===== DATA TO USE =====

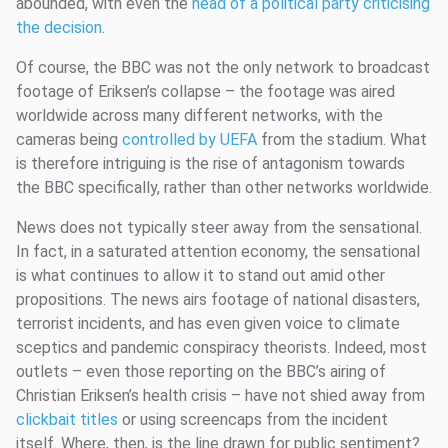
abounded, with even the
head of a political party criticising
the decision
.
Of course, the BBC was not the only network to broadcast
footage of Eriksen’s collapse – the footage was aired
worldwide across many different networks, with the
cameras being
controlled by UEFA
from the stadium. What
is therefore intriguing is the rise of antagonism towards
the BBC specifically, rather than other networks worldwide.
News does not typically steer away from the sensational.
In fact, in a saturated attention economy, the sensational
is what continues to allow it to stand out amid other
propositions. The news airs footage of national disasters,
terrorist incidents, and has even given voice to climate
sceptics and pandemic conspiracy theorists. Indeed, most
outlets – even those reporting on the BBC’s airing of
Christian Eriksen’s health crisis – have not shied away from
clickbait titles
or using screencaps from the incident
itself. Where, then, is the line drawn for public sentiment?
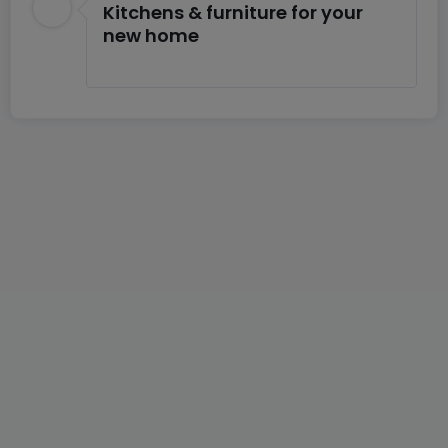
Kitchens & furniture for your
new home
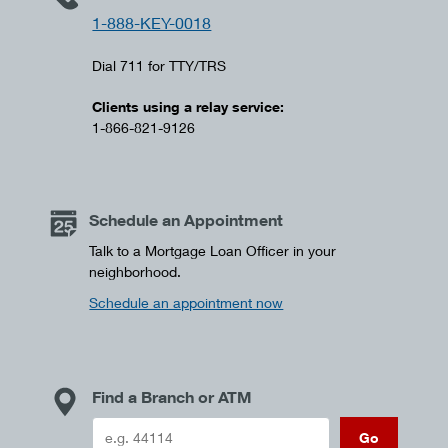
1-888-KEY-0018
Dial 711 for TTY/TRS
Clients using a relay service:
1-866-821-9126
Schedule an Appointment
Talk to a Mortgage Loan Officer in your
neighborhood.
Schedule an appointment now
Find a Branch or ATM
Go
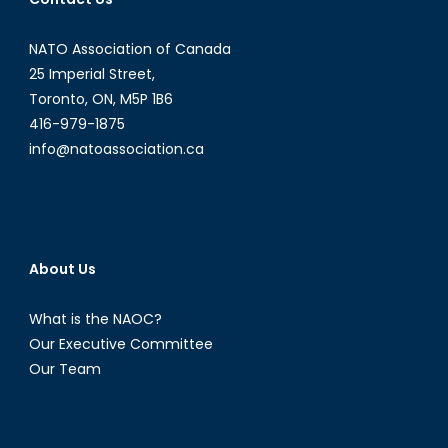
World
May
NATO Association of Canada
Get
25 Imperial Street,
Burned
Toronto, ON, M5P 1B6
416-979-1875
info@natoassociation.ca
About Us
What is the NAOC?
Our Executive Committee
Our Team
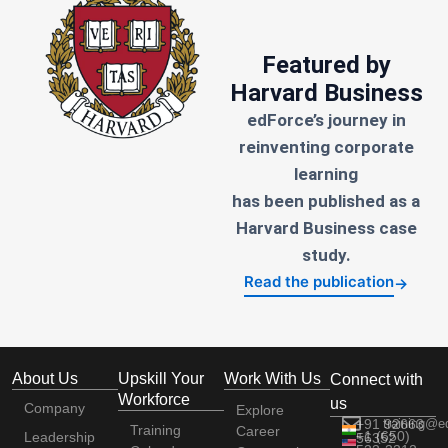
Featured by
Harvard Business
edForce’s journey in
reinventing corporate
learning
has been published as a
Harvard Business case
study.
Read the publication
→
About Us
Upskill Your
Work With Us
Connect with
Workforce
us
Company
Explore
+91 92663
training@e
Training
Career
+1 (650)
Leadership
56352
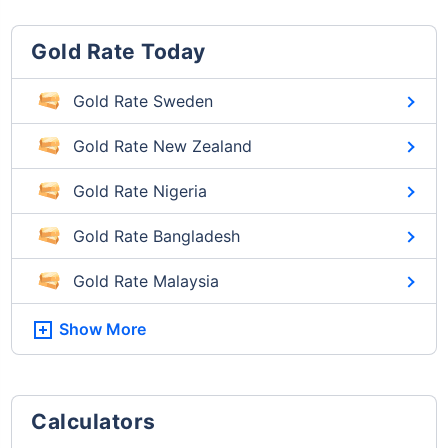
Gold Rate Today
Gold Rate Sweden
Gold Rate New Zealand
Gold Rate Nigeria
Gold Rate Bangladesh
Gold Rate Malaysia
Show More
Calculators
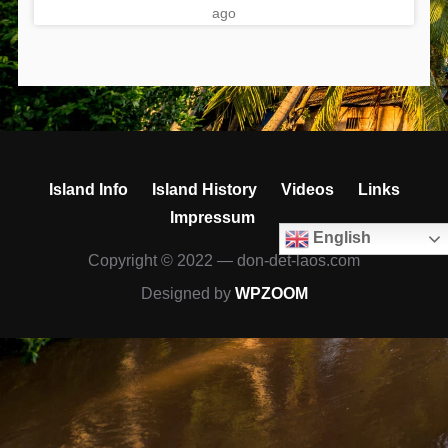
ago
Island Info
Island History
Videos
Links
Impressum
English
Copyright © 2022 — don-det-laos.com
Designed by
WPZOOM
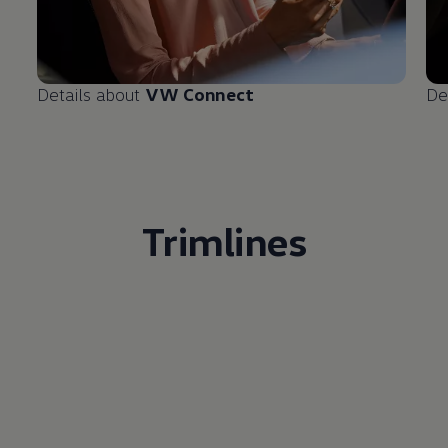
Details about
VW Connect
De
Trimlines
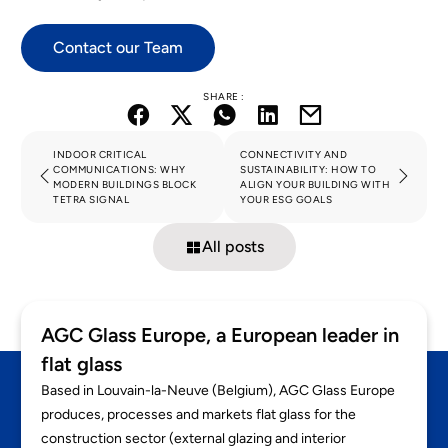
Contact our Team
SHARE :
INDOOR CRITICAL
CONNECTIVITY AND
COMMUNICATIONS: WHY
SUSTAINABILITY: HOW TO
MODERN BUILDINGS BLOCK
ALIGN YOUR BUILDING WITH
TETRA SIGNAL
YOUR ESG GOALS
All posts
AGC Glass Europe, a European leader in
flat glass
Based in Louvain-la-Neuve (Belgium), AGC Glass Europe
produces, processes and markets flat glass for the
construction sector (external glazing and interior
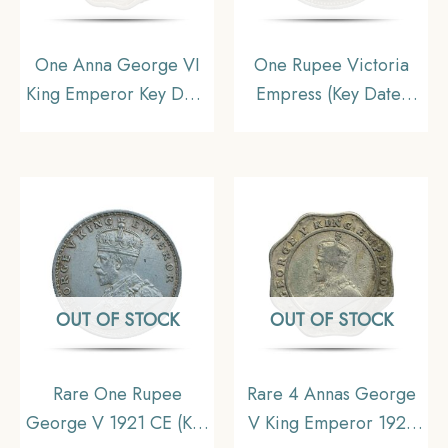
One Anna George VI
One Rupee Victoria
King Emperor Key Date
Empress (Key Date)
1938 Cupro-Nickel
1898 Calcutta Mint
Coin, British India
Silver Coin, British
Uniform Coinage,
India Uniform Coinage,
Collectable
XF
OUT OF STOCK
OUT OF STOCK
Rare One Rupee
Rare 4 Annas George
George V 1921 CE (Key
V King Emperor 1921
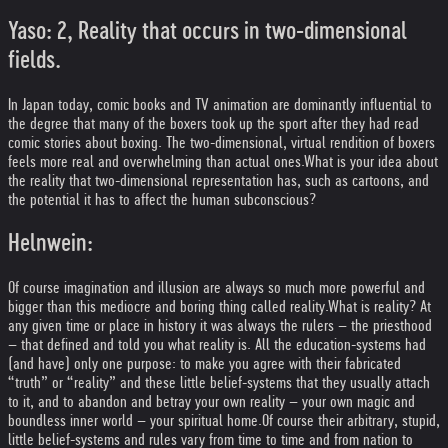
Yaso: 2, Reality that occurs in two-dimensional
fields.
In Japan today, comic books and TV animation are dominantly influential to
the degree that many of the boxers took up the sport after they had read
comic stories about boxing. The two-dimensional, virtual rendition of boxers
feels more real and overwhelming than actual ones.
What is your idea about
the reality that two-dimensional representation has, such as cartoons, and
the potential it has to affect the human subconscious?
Helnwein:
Of course imagination and illusion are always so much more powerful and
bigger than this mediocre and boring thing called reality.
What is reality? At
any given time or place in history it was always the rulers – the priesthood
– that defined and told you what reality is. All the education-systems had
(and have) only one purpose: to make you agree with their fabricated
“truth” or “reality” and these little belief-systems that they usually attach
to it, and to abandon and betray your own reality – your own magic and
boundless inner world – your spiritual home.
Of course their arbitrary, stupid,
little belief-systems and rules vary from time to time and from nation to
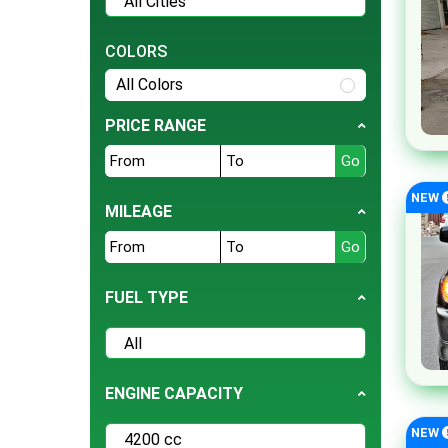
Tesla
BMW
COLORS
Daihatsu
All Colors
Hyundai
PRICE RANGE
Jeep
Ford
NEW
Nissan
MILEAGE
Land Rover
Bentley
FUEL TYPE
BYD
Cherry
Daewoo
ENGINE CAPACITY
Datsun
Deepal
NEW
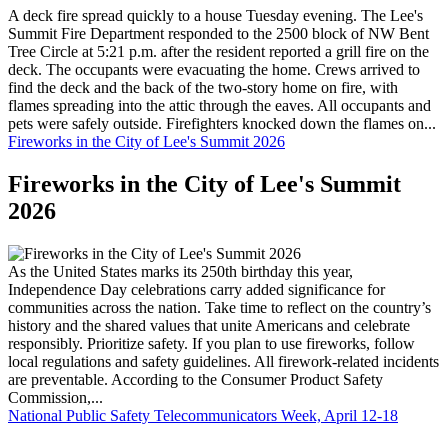
A deck fire spread quickly to a house Tuesday evening. The Lee's
Summit Fire Department responded to the 2500 block of NW Bent
Tree Circle at 5:21 p.m. after the resident reported a grill fire on the
deck. The occupants were evacuating the home. Crews arrived to
find the deck and the back of the two-story home on fire, with
flames spreading into the attic through the eaves. All occupants and
pets were safely outside. Firefighters knocked down the flames on...
Fireworks in the City of Lee's Summit 2026
Fireworks in the City of Lee's Summit
2026
As the United States marks its 250th birthday this year,
Independence Day celebrations carry added significance for
communities across the nation. Take time to reflect on the country’s
history and the shared values that unite Americans and celebrate
responsibly. Prioritize safety. If you plan to use fireworks, follow
local regulations and safety guidelines. All firework-related incidents
are preventable. According to the Consumer Product Safety
Commission,...
National Public Safety Telecommunicators Week, April 12-18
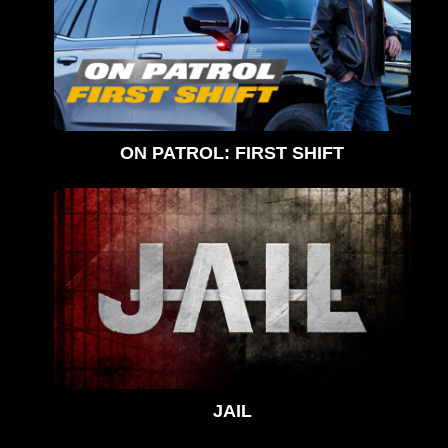
ON PATROL: FIRST SHIFT
JAIL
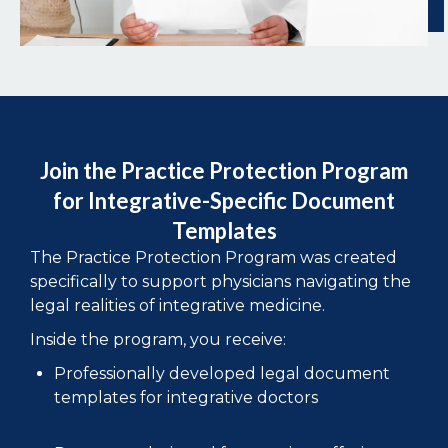
Join the Practice Protection Program
for Integrative-Specific Document
Templates
The Practice Protection Program was created
specifically to support physicians navigating the
legal realities of integrative medicine.
Inside the program, you receive:
Professionally developed legal document
templates for integrative doctors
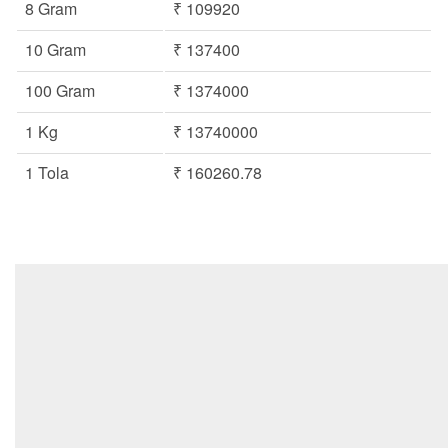
8 Gram
₹ 109920
10 Gram
₹ 137400
100 Gram
₹ 1374000
1 Kg
₹ 13740000
1 Tola
₹ 160260.78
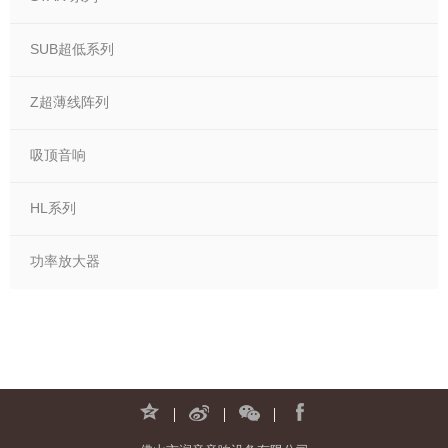
SUB超低系列
Z超薄线阵列
吸顶音响
HL系列
功率放大器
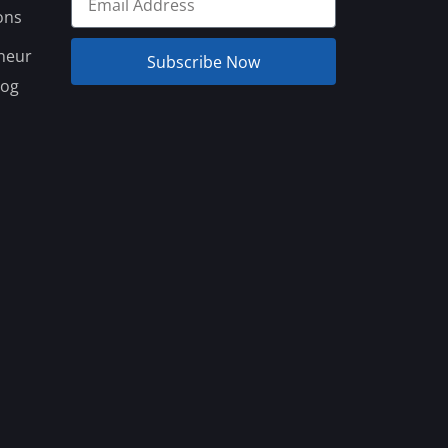
ons
neur
Subscribe Now
log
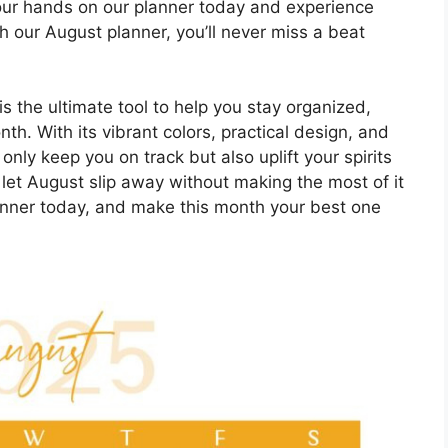
your hands on our planner today and experience
th our August planner, you’ll never miss a beat
s the ultimate tool to help you stay organized,
h. With its vibrant colors, practical design, and
 only keep you on track but also uplift your spirits
 let August slip away without making the most of it
anner today, and make this month your best one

=====

TASK INSTRUCTIONS | Each record is to be restated word for word; no picture goes in.

OUTPUT BELOW |
abounded, with even the
head of a political party criticising
the decision
.
Of course, the BBC was not the only network to broadcast
footage of Eriksen’s collapse – the footage was aired
worldwide across many different networks, with the
cameras being
controlled by UEFA
from the stadium. What
is therefore intriguing is the rise of antagonism towards
the BBC specifically, rather than other networks worldwide.
News does not typically steer away from the sensational.
In fact, in a saturated attention economy, the sensational
is what continues to allow it to stand out amid other
propositions. The news airs footage of national disasters,
terrorist incidents, and has even given voice to climate
sceptics and pandemic conspiracy theorists. Indeed, most
outlets – even those reporting on the BBC’s airing of
Christian Eriksen’s health crisis – have not shied away from
clickbait titles
or using screencaps from the incident
itself. Where, then, is the line drawn for public sentiment?
Kitchens & furniture for your
new home
1-888-KEY-0018
Dial 711 for TTY/TRS
Clients using a relay service:
1-866-821-9126
Schedule an Appointment
Talk to a Mortgage Loan Officer in your
neighborhood.
Schedule an appointment now
Find a Branch or ATM
Go
World
May
NATO Association of Canada
Get
25 Imperial Street,
Burned
Toronto, ON, M5P 1B6
416-979-1875
info@natoassociation.ca
About Us
What is the NAOC?
Our Executive Committee
Our Team
Featured by
Harvard Business
edForce’s journey in
reinventing corporate
learning
has been published as a
Harvard Business case
study.
Read the publication
→
About Us
Upskill Your
Work With Us
Connect with
Workforce
us
Company
Explore
+91 92663
training@e
Training
Career
+1 (650)
Leadership
56352
Gold Rate Today
Gold Rate Sweden
Gold Rate New Zealand
Gold Rate Nigeria
Gold Rate Bangladesh
Gold Rate Malaysia
Show More
Calculators
ago
Island Info
Island History
Videos
Links
Impressum
English
Copyright © 2022 — don-det-laos.com
Designed by
WPZOOM
Details about
VW Connect
De
Trimlines
Contact our Team
SHARE :
INDOOR CRITICAL
CONNECTIVITY AND
COMMUNICATIONS: WHY
SUSTAINABILITY: HOW TO
MODERN BUILDINGS BLOCK
ALIGN YOUR BUILDING WITH
TETRA SIGNAL
YOUR ESG GOALS
All posts
AGC Glass Europe, a European leader in
flat glass
Based in Louvain-la-Neuve (Belgium), AGC Glass Europe
produces, processes and markets flat glass for the
construction sector (external glazing and interior
One Anna George VI
One Rupee Victoria
King Emperor Key Date
Empress (Key Date)
1938 Cupro-Nickel
1898 Calcutta Mint
Coin, British India
Silver Coin, British
Uniform Coinage,
India Uniform Coinage,
Collectable
XF
OUT OF STOCK
OUT OF STOCK
Rare One Rupee
Rare 4 Annas George
George V 1921 CE (Key
V King Emperor 1921
Yaso: 2, Reality that occurs in two-dimensional
fields.
In Japan today, comic books and TV animation are dominantly influential to
the degree that many of the boxers took up the sport after they had read
comic stories about boxing. The two-dimensional, virtual rendition of boxers
feels more real and overwhelming than actual ones.
What is your idea about
the reality that two-dimensional representation has, such as cartoons, and
the potential it has to affect the human subconscious?
Helnwein:
Of course imagination and illusion are always so much more powerful and
bigger than this mediocre and boring thing called reality.
What is reality? At
any given time or place in history it was always the rulers – the priesthood
– that defined and told you what reality is. All the education-systems had
(and have) only one purpose: to make you agree with their fabricated
“truth” or “reality” and these little belief-systems that they usually attach
to it, and to abandon and betray your own reality – your own magic and
boundless inner world – your spiritual home.
Of course their arbitrary, stupid,
little belief-systems and rules vary from time to time and from nation to
Tesla
BMW
COLORS
Daihatsu
All Colors
Hyundai
PRICE RANGE
Jeep
Ford
NEW
Nissan
MILEAGE
Land Rover
Bentley
FUEL TYPE
BYD
Cherry
Daewoo
ENGINE CAPACITY
Datsun
Deepal
NEW
A deck fire spread quickly to a house Tuesday evening. The Lee's
Summit Fire Department responded to the 2500 block of NW Bent
Tree Circle at 5:21 p.m. after the resident reported a grill fire on the
deck. The occupants were evacuating the home. Crews arrived to
find the deck and the back of the two-story home on fire, with
flames spreading into the attic through the eaves. All occupants and
pets were safely outside. Firefighters knocked down the flames on...
Fireworks in the City of Lee's Summit 2026
Fireworks in the City of Lee's Summit
2026
As the United States marks its 250th birthday this year,
Independence Day celebrations carry added significance for
communities across the nation. Take time to reflect on the country’s
history and the shared values that unite Americans and celebrate
responsibly. Prioritize safety. If you plan to use fireworks, follow
local regulations and safety guidelines. All firework-related incidents
are preventable. According to the Consumer Product Safety
Commission,...
National Public Safety Telecommunicators Week, April 12-18
ON PATROL: FIRST SHIFT
JAIL
Join the Practice Protection Program
for Integrative-Specific Document
Templates
The Practice Protection Program was created
specifically to support physicians navigating the
legal realities of integrative medicine.
Inside the program, you receive:
Professionally developed legal document
templates for integrative doctors
8 Gram
₹ 109920
10 Gram
₹ 137400
100 Gram
₹ 1374000
1 Kg
₹ 13740000
1 Tola
₹ 160260.78
SUB超低系列
Z超薄线阵列
吸顶音响
HL系列
功率放大器
ons
neur
Subscribe Now
log
your hands on our planner today and experience
th our August planner, you’ll never miss a beat
s the ultimate tool to help you stay organized,
h. With its vibrant colors, practical design, and
 only keep you on track but also uplift your spirits
 let August slip away without making the most of it
anner today, and make this month your best one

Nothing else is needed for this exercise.